## EXERCISE DATA
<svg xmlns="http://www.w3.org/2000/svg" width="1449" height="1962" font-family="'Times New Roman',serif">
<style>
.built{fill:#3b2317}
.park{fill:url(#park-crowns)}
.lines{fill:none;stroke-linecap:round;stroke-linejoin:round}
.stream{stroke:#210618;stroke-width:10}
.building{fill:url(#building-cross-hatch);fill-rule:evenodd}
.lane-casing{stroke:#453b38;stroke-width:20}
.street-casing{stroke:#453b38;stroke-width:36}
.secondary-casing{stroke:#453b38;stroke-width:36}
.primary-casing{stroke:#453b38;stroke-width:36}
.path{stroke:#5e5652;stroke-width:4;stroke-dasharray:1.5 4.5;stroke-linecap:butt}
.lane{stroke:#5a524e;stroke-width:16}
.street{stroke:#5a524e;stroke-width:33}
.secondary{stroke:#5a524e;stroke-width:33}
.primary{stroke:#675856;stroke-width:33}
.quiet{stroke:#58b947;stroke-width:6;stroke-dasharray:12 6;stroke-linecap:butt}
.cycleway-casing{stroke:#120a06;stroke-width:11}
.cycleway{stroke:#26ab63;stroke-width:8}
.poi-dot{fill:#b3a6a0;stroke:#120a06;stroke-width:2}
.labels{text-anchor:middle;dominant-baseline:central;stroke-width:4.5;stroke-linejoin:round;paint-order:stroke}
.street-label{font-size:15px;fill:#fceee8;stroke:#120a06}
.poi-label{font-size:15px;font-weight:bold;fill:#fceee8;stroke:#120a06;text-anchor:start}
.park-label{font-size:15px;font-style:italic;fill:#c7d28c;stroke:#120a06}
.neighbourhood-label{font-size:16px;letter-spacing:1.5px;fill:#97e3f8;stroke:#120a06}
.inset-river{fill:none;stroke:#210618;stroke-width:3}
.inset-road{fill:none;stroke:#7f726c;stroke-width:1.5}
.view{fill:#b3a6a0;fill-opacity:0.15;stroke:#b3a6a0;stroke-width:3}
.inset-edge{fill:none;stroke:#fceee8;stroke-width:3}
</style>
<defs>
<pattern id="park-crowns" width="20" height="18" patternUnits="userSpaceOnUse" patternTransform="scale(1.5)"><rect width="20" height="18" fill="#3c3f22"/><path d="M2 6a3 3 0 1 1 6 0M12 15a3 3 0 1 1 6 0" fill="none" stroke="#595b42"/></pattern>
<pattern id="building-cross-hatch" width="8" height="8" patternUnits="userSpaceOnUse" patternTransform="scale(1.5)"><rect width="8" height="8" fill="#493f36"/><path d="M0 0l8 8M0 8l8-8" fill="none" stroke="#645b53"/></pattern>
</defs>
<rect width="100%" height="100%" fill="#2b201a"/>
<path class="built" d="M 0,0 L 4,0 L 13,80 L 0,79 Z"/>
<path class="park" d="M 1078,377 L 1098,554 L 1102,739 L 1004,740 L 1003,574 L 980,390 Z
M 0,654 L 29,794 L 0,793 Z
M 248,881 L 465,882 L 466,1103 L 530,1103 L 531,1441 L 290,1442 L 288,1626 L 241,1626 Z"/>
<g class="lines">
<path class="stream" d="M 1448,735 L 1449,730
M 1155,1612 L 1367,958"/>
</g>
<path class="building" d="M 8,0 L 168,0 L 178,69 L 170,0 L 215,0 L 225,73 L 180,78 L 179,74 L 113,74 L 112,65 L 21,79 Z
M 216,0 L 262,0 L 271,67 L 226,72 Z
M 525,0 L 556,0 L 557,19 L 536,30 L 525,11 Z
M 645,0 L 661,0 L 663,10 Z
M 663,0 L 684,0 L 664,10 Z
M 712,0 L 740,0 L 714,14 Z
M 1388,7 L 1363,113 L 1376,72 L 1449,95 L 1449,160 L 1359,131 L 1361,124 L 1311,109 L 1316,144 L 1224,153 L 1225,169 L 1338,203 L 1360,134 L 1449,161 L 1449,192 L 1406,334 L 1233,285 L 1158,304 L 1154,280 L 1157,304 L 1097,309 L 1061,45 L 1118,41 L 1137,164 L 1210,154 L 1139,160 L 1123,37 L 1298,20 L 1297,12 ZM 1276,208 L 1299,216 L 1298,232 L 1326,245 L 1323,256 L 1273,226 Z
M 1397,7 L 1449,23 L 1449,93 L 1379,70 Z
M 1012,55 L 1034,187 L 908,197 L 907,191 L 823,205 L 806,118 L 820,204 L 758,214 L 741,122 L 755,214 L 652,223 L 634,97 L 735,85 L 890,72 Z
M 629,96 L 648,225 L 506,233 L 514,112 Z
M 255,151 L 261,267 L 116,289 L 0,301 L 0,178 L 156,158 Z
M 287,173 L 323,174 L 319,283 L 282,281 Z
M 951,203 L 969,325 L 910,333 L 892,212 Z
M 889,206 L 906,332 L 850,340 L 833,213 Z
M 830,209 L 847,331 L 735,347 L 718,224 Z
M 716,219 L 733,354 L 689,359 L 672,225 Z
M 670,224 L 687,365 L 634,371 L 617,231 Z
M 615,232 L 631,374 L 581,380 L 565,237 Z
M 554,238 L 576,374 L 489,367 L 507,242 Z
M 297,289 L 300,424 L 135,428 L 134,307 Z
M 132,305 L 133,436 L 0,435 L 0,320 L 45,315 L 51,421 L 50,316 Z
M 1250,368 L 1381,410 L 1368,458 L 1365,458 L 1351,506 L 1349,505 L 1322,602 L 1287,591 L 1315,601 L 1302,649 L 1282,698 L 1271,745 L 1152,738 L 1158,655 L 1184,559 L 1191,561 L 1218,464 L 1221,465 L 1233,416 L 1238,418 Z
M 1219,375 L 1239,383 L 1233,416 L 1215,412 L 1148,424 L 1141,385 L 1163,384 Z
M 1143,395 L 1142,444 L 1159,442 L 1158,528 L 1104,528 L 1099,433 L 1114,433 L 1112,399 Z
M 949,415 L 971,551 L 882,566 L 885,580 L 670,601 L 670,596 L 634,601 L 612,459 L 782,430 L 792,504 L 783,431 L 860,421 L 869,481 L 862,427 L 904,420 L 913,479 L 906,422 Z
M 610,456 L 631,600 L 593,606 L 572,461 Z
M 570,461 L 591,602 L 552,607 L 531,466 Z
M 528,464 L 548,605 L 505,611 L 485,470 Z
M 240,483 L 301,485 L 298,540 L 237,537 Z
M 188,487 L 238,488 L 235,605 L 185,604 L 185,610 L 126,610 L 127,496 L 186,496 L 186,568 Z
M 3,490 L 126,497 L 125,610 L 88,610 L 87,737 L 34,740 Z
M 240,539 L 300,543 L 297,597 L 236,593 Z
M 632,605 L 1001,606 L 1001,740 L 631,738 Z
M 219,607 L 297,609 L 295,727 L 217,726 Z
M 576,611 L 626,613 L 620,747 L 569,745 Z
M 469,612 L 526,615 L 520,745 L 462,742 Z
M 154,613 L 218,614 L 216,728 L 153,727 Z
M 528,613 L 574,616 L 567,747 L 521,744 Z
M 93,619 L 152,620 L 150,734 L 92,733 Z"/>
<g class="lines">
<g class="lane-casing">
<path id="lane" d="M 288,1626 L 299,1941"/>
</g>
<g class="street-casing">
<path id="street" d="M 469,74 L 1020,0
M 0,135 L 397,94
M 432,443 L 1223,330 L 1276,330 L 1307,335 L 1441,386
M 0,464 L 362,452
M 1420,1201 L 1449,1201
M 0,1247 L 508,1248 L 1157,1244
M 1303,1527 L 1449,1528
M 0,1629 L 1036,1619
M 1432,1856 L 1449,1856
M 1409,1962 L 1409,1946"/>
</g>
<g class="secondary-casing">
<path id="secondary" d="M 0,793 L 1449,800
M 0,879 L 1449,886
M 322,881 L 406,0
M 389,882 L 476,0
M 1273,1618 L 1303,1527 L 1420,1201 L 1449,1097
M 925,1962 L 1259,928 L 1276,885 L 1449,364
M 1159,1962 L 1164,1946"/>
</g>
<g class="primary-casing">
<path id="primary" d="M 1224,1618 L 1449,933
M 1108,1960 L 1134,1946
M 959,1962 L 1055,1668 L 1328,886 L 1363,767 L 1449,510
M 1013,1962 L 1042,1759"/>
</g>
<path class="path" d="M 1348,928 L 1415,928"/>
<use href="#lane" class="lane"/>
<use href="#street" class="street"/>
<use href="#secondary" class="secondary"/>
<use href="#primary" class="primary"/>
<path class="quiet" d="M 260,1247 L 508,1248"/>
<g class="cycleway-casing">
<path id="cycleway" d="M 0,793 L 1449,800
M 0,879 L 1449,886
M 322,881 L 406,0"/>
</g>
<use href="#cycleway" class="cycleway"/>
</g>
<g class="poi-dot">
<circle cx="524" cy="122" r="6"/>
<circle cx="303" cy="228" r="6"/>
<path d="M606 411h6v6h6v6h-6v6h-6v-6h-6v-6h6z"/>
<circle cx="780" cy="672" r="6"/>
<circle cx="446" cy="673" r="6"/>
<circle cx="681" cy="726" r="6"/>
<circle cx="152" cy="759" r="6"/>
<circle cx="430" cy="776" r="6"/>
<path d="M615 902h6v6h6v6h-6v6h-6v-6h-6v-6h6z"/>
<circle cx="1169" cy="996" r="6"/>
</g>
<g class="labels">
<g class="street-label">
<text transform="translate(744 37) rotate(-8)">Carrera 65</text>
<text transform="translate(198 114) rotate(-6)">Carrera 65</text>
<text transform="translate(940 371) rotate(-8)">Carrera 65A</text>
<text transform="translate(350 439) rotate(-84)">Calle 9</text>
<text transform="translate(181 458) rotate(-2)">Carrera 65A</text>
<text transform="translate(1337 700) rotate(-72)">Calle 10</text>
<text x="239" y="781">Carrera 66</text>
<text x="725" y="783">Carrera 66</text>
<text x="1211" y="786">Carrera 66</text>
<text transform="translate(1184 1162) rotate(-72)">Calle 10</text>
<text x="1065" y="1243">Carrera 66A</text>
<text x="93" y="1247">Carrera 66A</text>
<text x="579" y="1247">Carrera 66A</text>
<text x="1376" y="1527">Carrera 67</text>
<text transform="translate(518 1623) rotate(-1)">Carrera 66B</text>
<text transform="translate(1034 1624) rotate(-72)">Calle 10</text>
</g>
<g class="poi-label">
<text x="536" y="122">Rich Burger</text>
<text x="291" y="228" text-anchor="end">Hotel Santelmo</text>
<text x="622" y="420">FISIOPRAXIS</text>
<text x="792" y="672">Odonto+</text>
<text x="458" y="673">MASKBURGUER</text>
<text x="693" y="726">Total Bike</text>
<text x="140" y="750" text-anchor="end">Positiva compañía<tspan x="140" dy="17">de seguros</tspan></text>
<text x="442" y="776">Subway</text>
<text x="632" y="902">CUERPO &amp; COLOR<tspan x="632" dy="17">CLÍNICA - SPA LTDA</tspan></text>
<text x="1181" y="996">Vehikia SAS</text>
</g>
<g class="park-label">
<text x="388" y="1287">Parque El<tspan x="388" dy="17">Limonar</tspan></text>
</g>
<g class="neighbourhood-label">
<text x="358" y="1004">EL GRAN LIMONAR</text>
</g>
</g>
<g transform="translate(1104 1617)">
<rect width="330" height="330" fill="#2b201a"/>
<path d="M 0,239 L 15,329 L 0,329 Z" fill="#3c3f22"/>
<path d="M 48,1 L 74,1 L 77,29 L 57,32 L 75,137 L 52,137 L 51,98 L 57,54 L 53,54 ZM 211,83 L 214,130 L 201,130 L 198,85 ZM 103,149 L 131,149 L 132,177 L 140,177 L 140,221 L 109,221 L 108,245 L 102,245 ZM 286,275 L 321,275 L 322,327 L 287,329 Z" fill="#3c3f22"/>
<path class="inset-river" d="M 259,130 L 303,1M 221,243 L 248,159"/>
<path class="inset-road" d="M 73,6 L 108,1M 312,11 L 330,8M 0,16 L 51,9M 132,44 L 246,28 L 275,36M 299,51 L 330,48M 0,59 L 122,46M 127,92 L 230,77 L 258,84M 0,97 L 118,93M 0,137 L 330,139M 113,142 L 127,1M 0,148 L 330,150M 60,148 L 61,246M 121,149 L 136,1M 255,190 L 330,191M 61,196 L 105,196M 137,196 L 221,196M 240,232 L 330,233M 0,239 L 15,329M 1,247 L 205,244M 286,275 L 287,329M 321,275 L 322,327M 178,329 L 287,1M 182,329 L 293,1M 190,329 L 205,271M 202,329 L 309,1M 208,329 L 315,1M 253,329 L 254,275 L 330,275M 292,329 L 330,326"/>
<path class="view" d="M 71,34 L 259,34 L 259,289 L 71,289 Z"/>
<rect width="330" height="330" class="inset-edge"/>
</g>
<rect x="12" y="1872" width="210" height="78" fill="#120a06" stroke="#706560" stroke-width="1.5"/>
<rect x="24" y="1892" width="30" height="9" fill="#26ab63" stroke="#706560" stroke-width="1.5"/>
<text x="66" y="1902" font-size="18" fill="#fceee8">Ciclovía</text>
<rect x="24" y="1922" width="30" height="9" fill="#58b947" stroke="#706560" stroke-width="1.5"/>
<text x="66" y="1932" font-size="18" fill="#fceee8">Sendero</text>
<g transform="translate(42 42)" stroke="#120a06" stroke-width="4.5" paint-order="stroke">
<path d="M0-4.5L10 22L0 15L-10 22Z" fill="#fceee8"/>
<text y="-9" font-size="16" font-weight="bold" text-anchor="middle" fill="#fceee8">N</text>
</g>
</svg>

## WHAT THIS TASK INVOLVES
Copy each line above that contains the word "labels".

## RESULT BELOW
.labels{text-anchor:middle;dominant-baseline:central;stroke-width:4.5;stroke-linejoin:round;paint-order:stroke}
<g class="labels">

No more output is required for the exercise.